3 Replies Latest reply on May 15, 2015 6:57 AM by Bill Robinson

    Is there a way to correlate defunct nsh processes to bl jobs?

    Jason Culver

      I have some defunct/zombie processes reporting from the BL (8.1.0) app server that is consuming system resources on RHEL5.5 platform.  Was curious if there was a way to cross reference the .nsh defunct process to a specific bl job that could be causing the runaway process?  This would be helpful so i can kill the specific culprit job and have the job owner review his job/script before running again.

       

      [culverj@lit-vablm-p001 ~]$ ps aux | grep 'Z'

      USER       PID %CPU %MEM    VSZ   RSS TTY      STAT START   TIME COMMAND

      bladmin  12588  0.1  0.0      0     0 ?        Z    18:45   0:00 [nsh] <defunct>

      bladmin  13105  0.1  0.0      0     0 ?        Z    18:45   0:00 [nsh] <defunct>

      bladmin  13400  0.0  0.0      0     0 ?        Z    18:45   0:00 [nsh] <defunct>

      culverj  13425  0.0  0.0  61172   764 pts/1    R+   18:45   0:00 grep Z

        • 1. Re: Is there a way to correlate defunct nsh processes to bl jobs?
          Bill Robinson

          The pids should be in the appserver or spawner logs when the job starts.

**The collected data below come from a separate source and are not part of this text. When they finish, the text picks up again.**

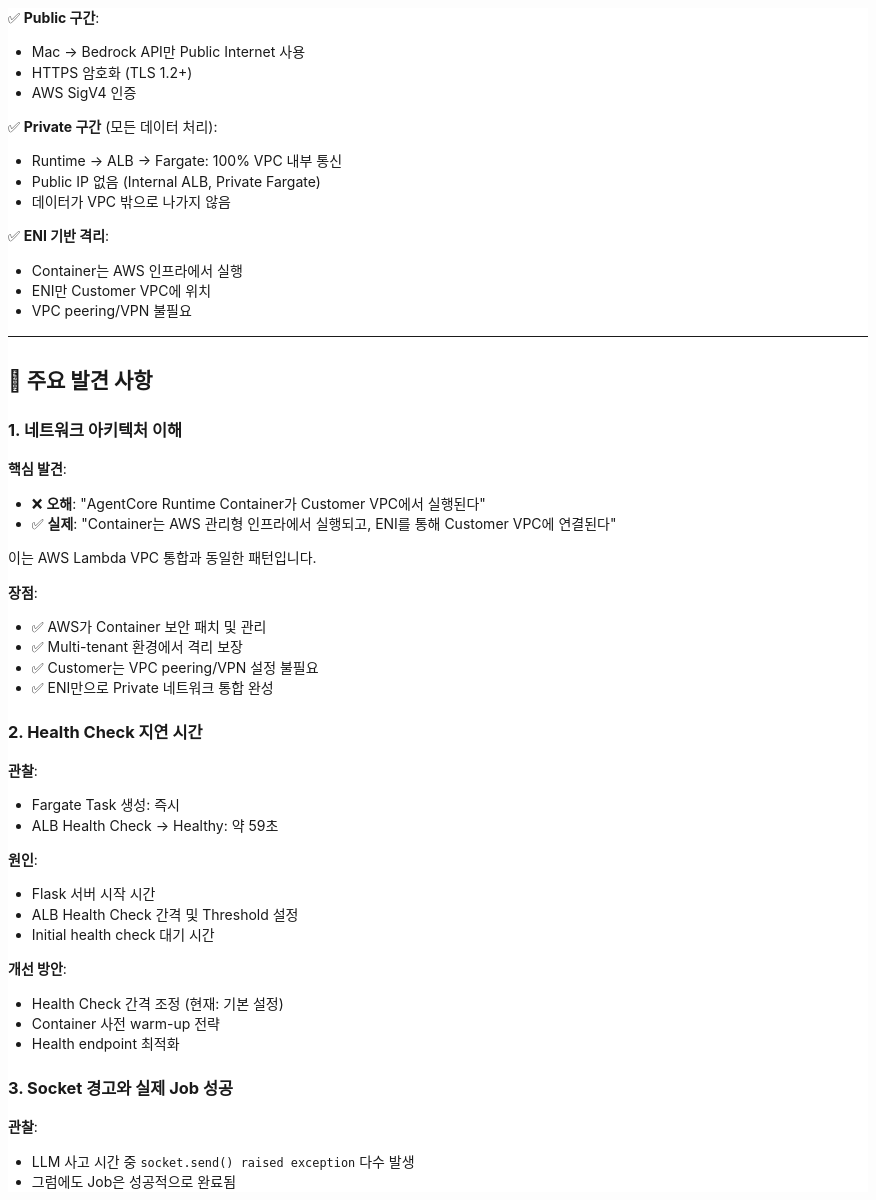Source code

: ✅ **Public 구간**:
- Mac → Bedrock API만 Public Internet 사용
- HTTPS 암호화 (TLS 1.2+)
- AWS SigV4 인증

✅ **Private 구간** (모든 데이터 처리):
- Runtime → ALB → Fargate: 100% VPC 내부 통신
- Public IP 없음 (Internal ALB, Private Fargate)
- 데이터가 VPC 밖으로 나가지 않음

✅ **ENI 기반 격리**:
- Container는 AWS 인프라에서 실행
- ENI만 Customer VPC에 위치
- VPC peering/VPN 불필요

---

## 🎯 주요 발견 사항

### 1. 네트워크 아키텍처 이해

**핵심 발견**:
- ❌ **오해**: "AgentCore Runtime Container가 Customer VPC에서 실행된다"
- ✅ **실제**: "Container는 AWS 관리형 인프라에서 실행되고, ENI를 통해 Customer VPC에 연결된다"

이는 AWS Lambda VPC 통합과 동일한 패턴입니다.

**장점**:
- ✅ AWS가 Container 보안 패치 및 관리
- ✅ Multi-tenant 환경에서 격리 보장
- ✅ Customer는 VPC peering/VPN 설정 불필요
- ✅ ENI만으로 Private 네트워크 통합 완성

### 2. Health Check 지연 시간

**관찰**:
- Fargate Task 생성: 즉시
- ALB Health Check → Healthy: 약 59초

**원인**:
- Flask 서버 시작 시간
- ALB Health Check 간격 및 Threshold 설정
- Initial health check 대기 시간

**개선 방안**:
- Health Check 간격 조정 (현재: 기본 설정)
- Container 사전 warm-up 전략
- Health endpoint 최적화

### 3. Socket 경고와 실제 Job 성공

**관찰**:
- LLM 사고 시간 중 `socket.send() raised exception` 다수 발생
- 그럼에도 Job은 성공적으로 완료됨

          • 2. Re: Is there a way to correlate defunct nsh processes to bl jobs?
            Jason Culver

            Thanks Bill!  I found them in appserver.log and was able to find the matching PIDs, which sheds light on the owner and role for the job.  Is there a way from here to match the workitem-thead# to the job name running in the bbsa console do you know?

             

            [root@lit-vablm-p001 br]# cat appserver.log | grep 12588

            [14 May 2015 19:28:40,337] [WorkItem-Thread-48] [INFO] [sesettyr:BLAdmins:] [NSHScript] Executing command : /opt/bmc/BladeLogic/8.1/NSH/bin/nsh --norc -c /opt/bmc/BladeLogic/8.1/NSH/tmp/application_server/scripts/job__ef6808f8-6d2d-4ac5-93f5-f973c3170066/master_b5679e6b-cf3a-4613-b90f-5b2ce6c12588

            [14 May 2015 19:28:44,054] [WorkItem-Thread-48] [INFO] [sesettyr:BLAdmins:] [NSHScript] Started pid 711: /opt/bmc/BladeLogic/8.1/NSH/bin/nsh --norc -c /opt/bmc/BladeLogic/8.1/NSH/tmp/application_server/scripts/job__ef6808f8-6d2d-4ac5-93f5-f973c3170066/master_b5679e6b-cf3a-4613-b90f-5b2ce6c12588

            [14 May 2015 20:18:29,323] [WorkItem-Thread-22] [INFO] [sesettyr:Application:] [NSHScript] Started pid 12588: /opt/bmc/BladeLogic/8.1/NSH/bin/nsh --norc -c /opt/bmc/BladeLogic/8.1/NSH/tmp/application_server/scripts/job__b42c5973-9307-4641-916f-840f1c0dffdd/master_023e3f5b-d469-4503-b5a3-8b9efffc75ea

            [14 May 2015 20:18:41,714] [WaitForProcessThread-PID-12588-307252] [INFO] [sesettyr:Application:] [NSHScript] Process finished: 12588

            You have new mail in /var/spool/mail/root

             

            [root@lit-vablm-p001 br]# cat appserver.log | grep 13105

            [14 May 2015 20:06:42,985] [WorkItem-Thread-15] [INFO] [sesettyr:BLAdmins:] [NSHScript] Started pid 13105: /opt/bmc/BladeLogic/8.1/NSH/bin/nsh --norc -c /opt/bmc/BladeLogic/8.1/NSH/tmp/application_server/scripts/job__3a1cd89f-2b4d-4a76-a361-663c6e419af5/master_3399d383-6a0c-4b64-ad44-74a205ac9ed6

            [14 May 2015 20:06:45,656] [WaitForProcessThread-PID-13105-304536] [INFO] [sesettyr:BLAdmins:] [NSHScript] Process finished: 13105

             

            [root@lit-vablm-p001 br]# cat appserver.log | grep 13400

            [14 May 2015 19:02:40,052] [WorkItem-Thread-7] [INFO] [sesettyr:BLAdmins:] [NSHScript] Executing command : /opt/bmc/BladeLogic/8.1/NSH/bin/nsh --norc -c /opt/bmc/BladeLogic/8.1/NSH/tmp/application_server/scripts/job__cdc7e521-b377-4827-97c4-a134006d9eb7/master_67246603-e1a1-4604-bb38-fdaff540fc3b

            [14 May 2015 19:02:40,621] [WorkItem-Thread-7] [INFO] [sesettyr:BLAdmins:] [NSHScript] Started pid 24594: /opt/bmc/BladeLogic/8.1/NSH/bin/nsh --norc -c /opt/bmc/BladeLogic/8.1/NSH/tmp/application_server/scripts/job__cdc7e521-b377-4827-97c4-a134006d9eb7/master_67246603-e1a1-4604-bb38-fdaff540fc3b

            [root@lit-vablm-p001 br]#

            • 3. Re: Is there a way to correlate defunct nsh processes to bl jobs?
              Bill Robinson

              The ‘ef6808f8-6d2d-4ac5-93f5-f973c3170066’ type stuff should be the uuid of the nsh script object or job which is in the database.  you should be able to trace it back from there.